Task details |
Show every line in the listing below that contains the string "Accesorios".

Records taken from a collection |
....

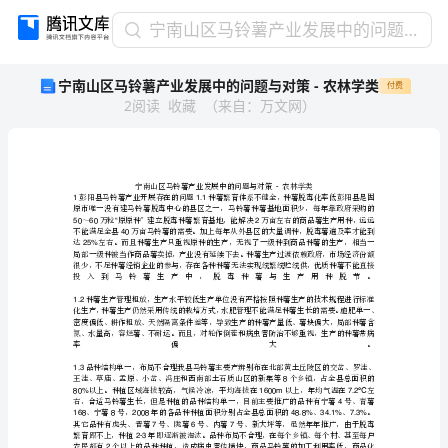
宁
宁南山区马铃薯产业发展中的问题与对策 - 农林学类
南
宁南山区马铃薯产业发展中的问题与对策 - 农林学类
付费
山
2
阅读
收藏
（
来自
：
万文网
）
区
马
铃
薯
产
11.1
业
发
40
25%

....

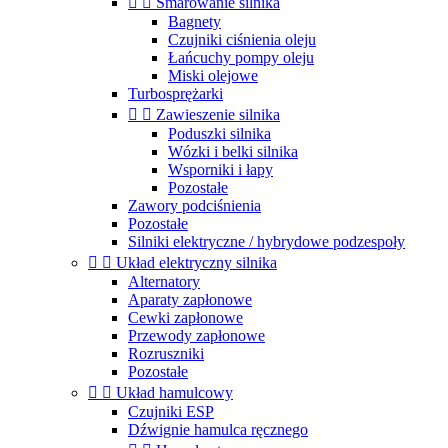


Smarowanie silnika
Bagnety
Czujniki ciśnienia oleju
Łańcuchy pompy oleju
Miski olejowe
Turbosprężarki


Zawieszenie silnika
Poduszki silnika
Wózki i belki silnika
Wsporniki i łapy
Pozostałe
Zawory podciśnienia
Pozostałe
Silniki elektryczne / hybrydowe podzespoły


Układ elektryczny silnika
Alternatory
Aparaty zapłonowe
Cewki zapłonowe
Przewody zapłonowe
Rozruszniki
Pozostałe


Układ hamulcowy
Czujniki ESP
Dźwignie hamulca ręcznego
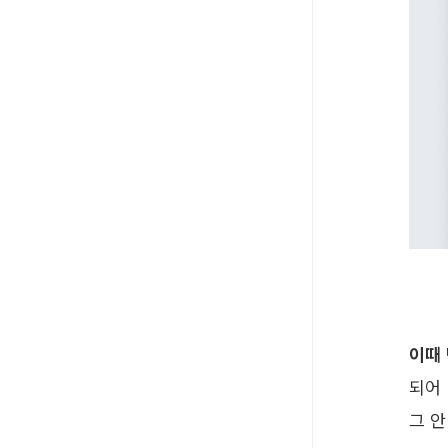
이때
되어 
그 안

....

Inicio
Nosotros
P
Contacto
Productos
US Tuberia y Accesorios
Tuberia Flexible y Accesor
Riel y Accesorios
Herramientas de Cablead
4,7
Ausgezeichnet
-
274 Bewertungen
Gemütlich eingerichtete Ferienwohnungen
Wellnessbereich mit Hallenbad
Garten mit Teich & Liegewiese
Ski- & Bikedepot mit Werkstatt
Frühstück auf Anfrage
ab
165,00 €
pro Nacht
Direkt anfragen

....

Answer space |
US Tuberia y Accesorios
Riel y Accesorios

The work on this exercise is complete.